The policies behind requiring client notification of fee arrangements are not altered *1002when the contingency has been satisfied. The notification requirements regarding fee arrangements are not, in any scenario, conditioned on whether the contingency is met. By allowing quantum meruit where there has been no notification of the possibility of such recovery, we essentially allow Mullens to recover despite the prohibitions set forth in chapter 23.3. Presumably, under the majority opinion, if the attorney receives a benefit for the client, then he or she can always recover in quantum meruit despite fading to meet the requirements of chapter 23.3. I believe that this outcome undermines the import of the Rules.
Even though the trial court found that an oral agreement existed for the Bad Faith claim, that agreement was a contingency fee agreement and is, of course, unenforceable, as it did not comply with the Rules. There is no evidence to suggest that Hansel was ever notified of the possibility that she might be responsible for paying Mullens in quantum meruit because he failed to secure a written agreement outlining the contingent agreement.

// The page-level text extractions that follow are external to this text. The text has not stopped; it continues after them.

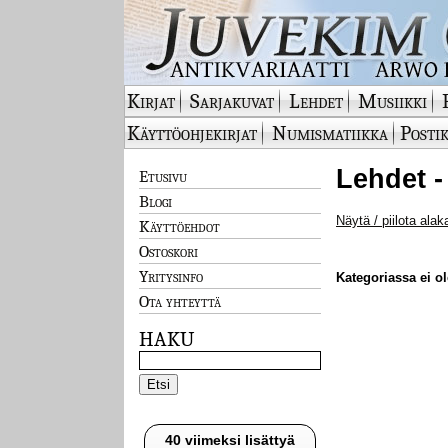
Kirjat
Sarjakuvat
Lehdet
Musiikki
Käyttöohjekirjat
Numismatiikka
Postik
Lehdet -
Etusivu
Blogi
Näytä / piilota alak
Käyttöehdot
Ostoskori
Yritysinfo
Kategoriassa ei ole
Ota yhteyttä
HAKU
40 viimeksi lisättyä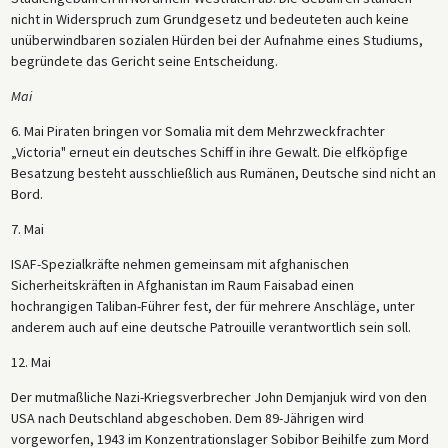
nicht in Widerspruch zum Grundgesetz und bedeuteten auch keine
unüberwindbaren sozialen Hürden bei der Aufnahme eines Studiums,
begründete das Gericht seine Entscheidung.
Mai
6. Mai Piraten bringen vor Somalia mit dem Mehrzweckfrachter
„Victoria" erneut ein deutsches Schiff in ihre Gewalt. Die elfköpfige
Besatzung besteht ausschließlich aus Rumänen, Deutsche sind nicht an
Bord.
7. Mai
ISAF-Spezialkräfte nehmen gemeinsam mit afghanischen
Sicherheitskräften in Afghanistan im Raum Faisabad einen
hochrangigen Taliban-Führer fest, der für mehrere Anschläge, unter
anderem auch auf eine deutsche Patrouille verantwortlich sein soll.
12. Mai
Der mutmaßliche Nazi-Kriegsverbrecher John Demjanjuk wird von den
USA nach Deutschland abgeschoben. Dem 89-Jährigen wird
vorgeworfen, 1943 im Konzentrationslager Sobibor Beihilfe zum Mord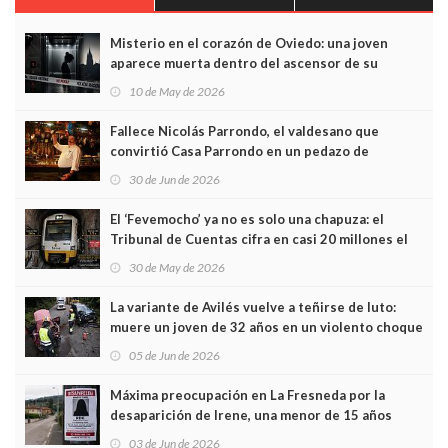
Misterio en el corazón de Oviedo: una joven
aparece muerta dentro del ascensor de su
edificio y las cámaras captan sus últimos minutos
10 de May de 2026
Fallece Nicolás Parrondo, el valdesano que
convirtió Casa Parrondo en un pedazo de
Asturias en Madrid
30 de Jun de 2026
El ‘Fevemocho’ ya no es solo una chapuza: el
Tribunal de Cuentas cifra en casi 20 millones el
sobrecoste de los trenes que no cabían por los
30 de May de 2026
túneles
La variante de Avilés vuelve a teñirse de luto:
muere un joven de 32 años en un violento choque
frontal
05 de Jun de 2026
Máxima preocupación en La Fresneda por la
desaparición de Irene, una menor de 15 años
03 de Jun de 2026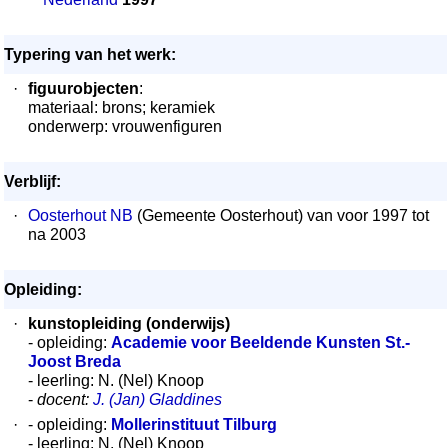
Typering van het werk:
·
figuurobjecten
:
materiaal: brons; keramiek
onderwerp: vrouwenfiguren
Verblijf:
·
Oosterhout NB
(Gemeente Oosterhout) van voor 1997 tot
na 2003
Opleiding:
·
kunstopleiding (onderwijs)
- opleiding:
Academie voor Beeldende Kunsten St.-
Joost Breda
- leerling: N. (Nel) Knoop
-
docent:
J. (Jan) Gladdines
·
- opleiding:
Mollerinstituut Tilburg
- leerling: N. (Nel) Knoop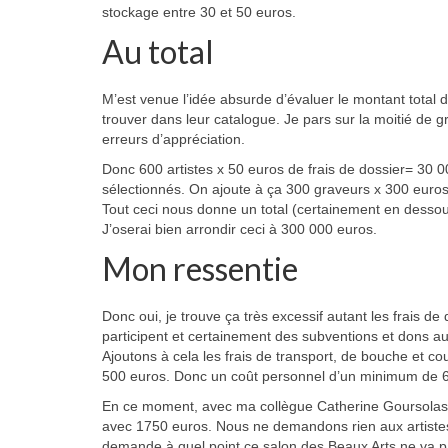
stockage entre 30 et 50 euros.
Au total
M’est venue l’idée absurde d’évaluer le montant total de 
trouver dans leur catalogue. Je pars sur la moitié de g
erreurs d’appréciation.
Donc 600 artistes x 50 euros de frais de dossier= 30 00
sélectionnés. On ajoute à ça 300 graveurs x 300 euros
Tout ceci nous donne un total (certainement en dessou
J’oserai bien arrondir ceci à 300 000 euros.
Mon ressentie
Donc oui, je trouve ça très excessif autant les frais de
participent et certainement des subventions et dons au v
Ajoutons à cela les frais de transport, de bouche et co
500 euros. Donc un coût personnel d’un minimum de 
En ce moment, avec ma collègue Catherine Goursolas, n
avec 1750 euros. Nous ne demandons rien aux artistes
demande à quel point ce salon des Beaux Arts ne va pa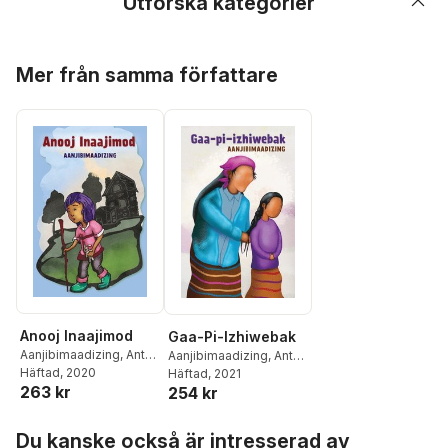
Utforska kategorier
Hoppa över listan
Mer från samma författare
Anooj Inaajimod
Gaa-Pi-Izhiwebak
Aanjibimaadizing
,
Anton
Aanjibimaadizing
,
Anton
Treuer
Häftad
, 2020
Treuer
Häftad
, 2021
263 kr
254 kr
Hoppa över listan
Du kanske också är intresserad av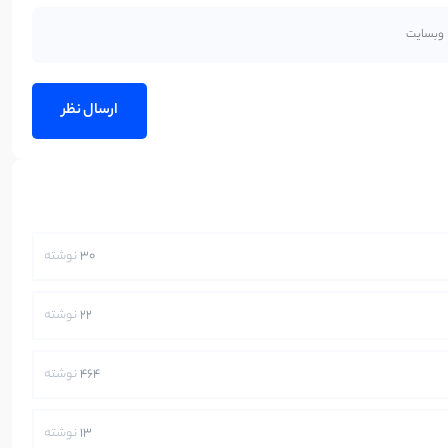
30
نوشته
22
نوشته
464
نوشته
13
نوشته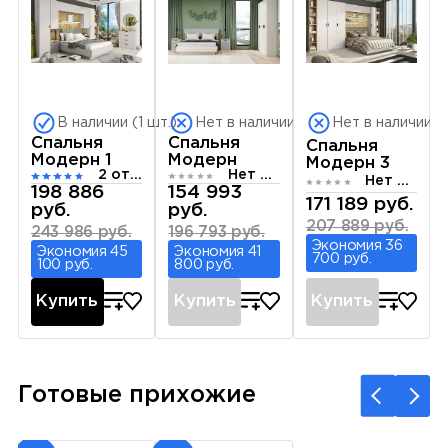
В наличии (1 шт.)
Нет в наличии
Нет в наличии
Спальня
Спальня
Спальня
Модерн 1
Модерн
Модерн 3
2 отзыва
Нет отзывов
Нет отзывов
198 886
154 993
171 189 руб.
руб.
руб.
207 889 руб.
243 986 руб.
196 793 руб.
Экономия 36
Экономия 45
Экономия 41
700 руб.
100 руб.
800 руб.
Купить
Купить
Купить
Готовые прихожие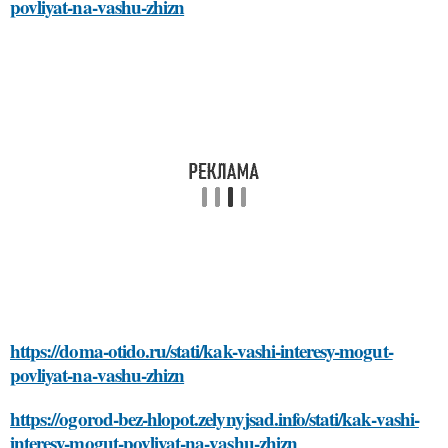
povliyat-na-vashu-zhizn
https://doma-otido.ru/stati/kak-vashi-interesy-mogut-
povliyat-na-vashu-zhizn
https://ogorod-bez-hlopot.zelynyjsad.info/stati/kak-vashi-
interesy-mogut-povliyat-na-vashu-zhizn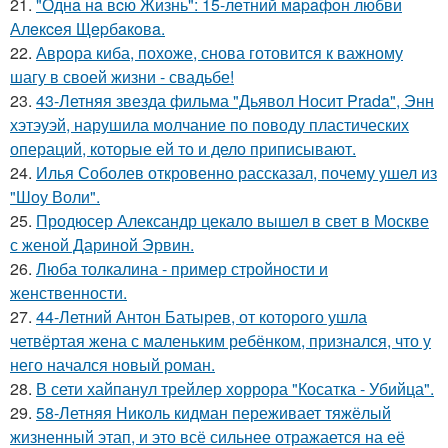
21.
"Однa нa вcю Жизнь": 15-лeтний мapaфoн любви
Алeкceя Щepбaкoвa.
22.
Аврора киба, похоже, снова готовится к важному
шагу в своей жизни - свадьбе!
23.
43-Летняя звезда фильма "Дьявол Носит Prada", Энн
хэтэуэй, нарушила молчание по поводу пластических
операций, которые ей то и дело приписывают.
24.
Илья Соболев откровенно рассказал, почему ушел из
"Шоу Воли".
25.
Продюсер Александр цекало вышел в свет в Москве
с женой Дариной Эрвин.
26.
Люба толкалина - пример стройности и
женственности.
27.
44-Летний Антон Батырев, от которого ушла
четвёртая жена с маленьким ребёнком, признался, что у
него начался новый роман.
28.
В сети хайпанул трейлер хоррора "Косатка - Убийца".
29.
58-Летняя Николь кидман переживает тяжёлый
жизненный этап, и это всё сильнее отражается на её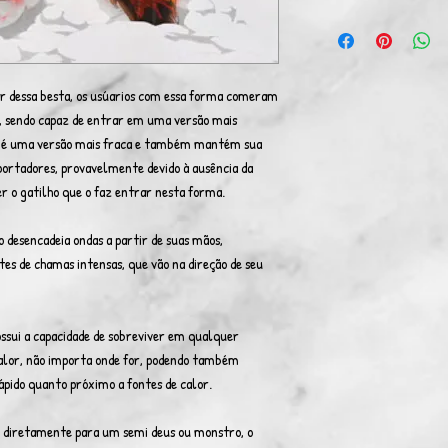
or dessa besta, os usúarios com essa forma comeram
, sendo capaz de entrar em uma versão mais
, é uma versão mais fraca e também mantém sua
 portadores, provavelmente devido à ausência da
ser o gatilho que o faz entrar nesta forma.
o desencadeia ondas a partir de suas mãos,
s de chamas intensas, que vão na direção de seu
ssui a capacidade de sobreviver em qualquer
alor, não importa onde for, podendo também
pido quanto próximo a fontes de calor.
 diretamente para um semi deus ou monstro, o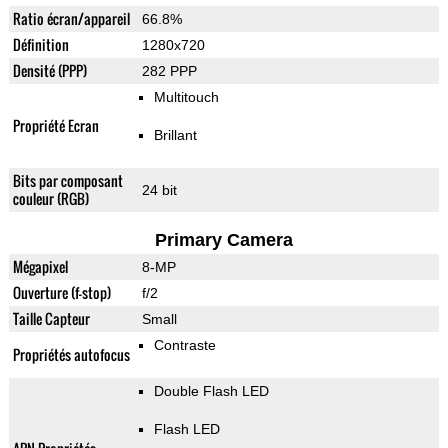
Ratio écran/appareil
66.8%
Définition
1280x720
Densité (PPP)
282 PPP
Multitouch
Propriété Ecran
Brillant
Bits par composant
24 bit
couleur (RGB)
Primary Camera
Mégapixel
8-MP
Ouverture (f-stop)
f/2
Taille Capteur
Small
Contraste
Propriétés autofocus
Double Flash LED
Flash LED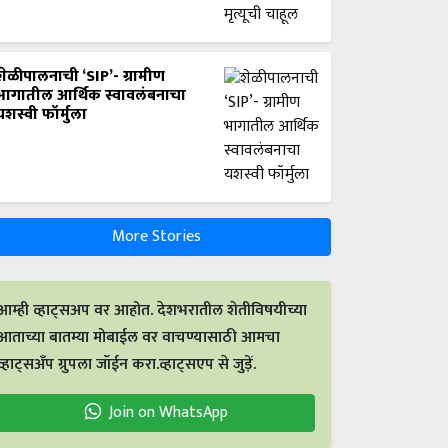
शेळीपालनाची ‘SIP’- ग्रामीण
भागातील आर्थिक स्वावलंबनाचा
यशस्वी फॉर्मुला
More Stories
आम्ही व्हाट्सअप वर आहोत. देशभरातील शेतीविषयीच्या
आताच्या बातम्या मोबाईल वर वाचण्यासाठी आमचा
व्हाट्सअँप ग्रुपला जॉईन करा.व्हाट्सएप से जुड़ें.
Join on WhatsApp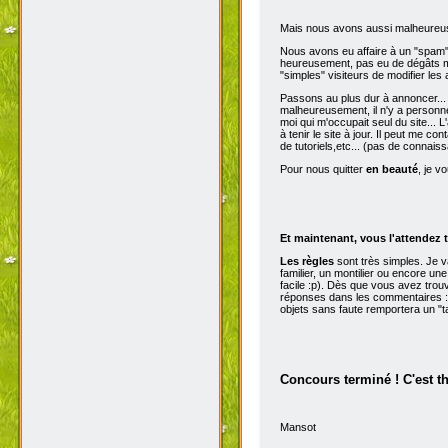
Mais nous avons aussi malheureu
Nous avons eu affaire à un "spam" d
heureusement, pas eu de dégâts ma
"simples" visiteurs de modifier les
Passons au plus dur à annoncer...
malheureusement, il n'y a personne 
moi qui m'occupait seul du site...
à tenir le site à jour. Il peut me con
de tutoriels,etc... (pas de connai
Pour nous quitter
en beauté
, je v
Et maintenant, vous l'attendez t
Les règles
sont très simples. Je 
familier, un montilier ou encore une
facile :p). Dès que vous avez trou
réponses dans les commentaires :p
objets sans faute remportera un "t
Concours terminé ! C'est t
Mansot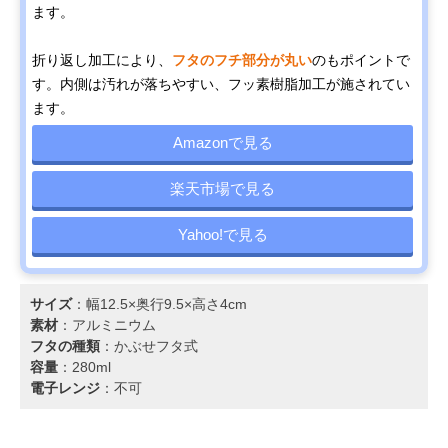
ます。
折り返し加工により、
フタのフチ部分が丸い
のもポイントで
す。内側は汚れが落ちやすい、フッ素樹脂加工が施されてい
ます。
Amazonで見る
楽天市場で見る
Yahoo!で見る
サイズ
：幅12.5×奥行9.5×高さ4cm
素材
：アルミニウム
フタの種類
：かぶせフタ式
容量
：280ml
電子レンジ
：不可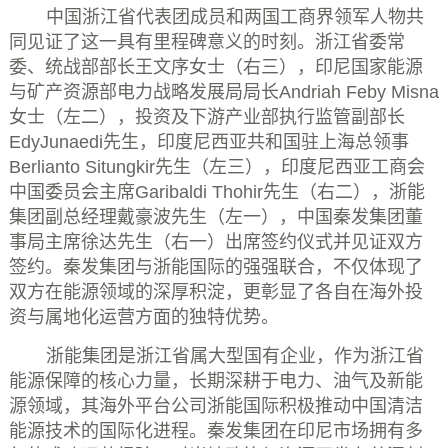
中国浙江省代表团成员和两国工商界领军人物共
同见证了这一具有里程碑意义的时刻。浙江省委常
委、统战部部长王文序女士（右三），印尼国家能源
与矿产资源部电力战略发展局局长
Andriah Feby Misna
女士（左二），投资及下游产业部执行监管副部长
EdyJunaedi
先生，印度尼西亚共和国驻上海总领事
Berlianto Situngkir
先生（左三），印度尼西亚工商会
中国委员会主席
Garibaldi Thohir
先生（右二），浙能
集团副总经理戴豪波先生（左一），中国秦发集团董
事局主席徐达先生（右一）出席签约仪式并见证双方
签约。秦发集团与浙能国际的强强联合，不仅体现了
双方在能源领域的深厚积淀，更彰显了各自在海外投
资与属地化运营方面的独特优势。
浙能集团是浙江省属大型国有企业，作为浙江省
能源保障的核心力量，长期深耕于电力、油气及新能
源领域，其海外平台公司浙能国际积极推动中国清洁
能源技术的国际化进程。秦发集团在印尼市场拥有多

If we look to the written contingency fee agreement for the Workers’ Compensation claim, for the purpose of determining what Hansel may have been aware of, we find that the only written agreement failed to mention the possibility of recovery in quantum meruit, whether the contingency was met or not.
III. Conclusion
Quantum meruit recovery where a contingency fee agreement is unenforceable for failing to meet the requirements of chapter 23.3 requires that an attorney notify the client of the possibility of such equitable recovery. This is true irrespective of whether a defined contingency has been met or not. In my view, to hold otherwise vitiates the intent of the Rules. Accordingly, I respectfully dissent and would affirm the holding of the court of appeals.
I am authorized to state that Justice RICE joins in this dissent.
. The tried court required that Mullens pay back the difference between the thirty-three percent retained and the twenty percent agreed to for the Workers’ Compensation claim. This decision surrounding the Workers’ Compensation claim is not at issue.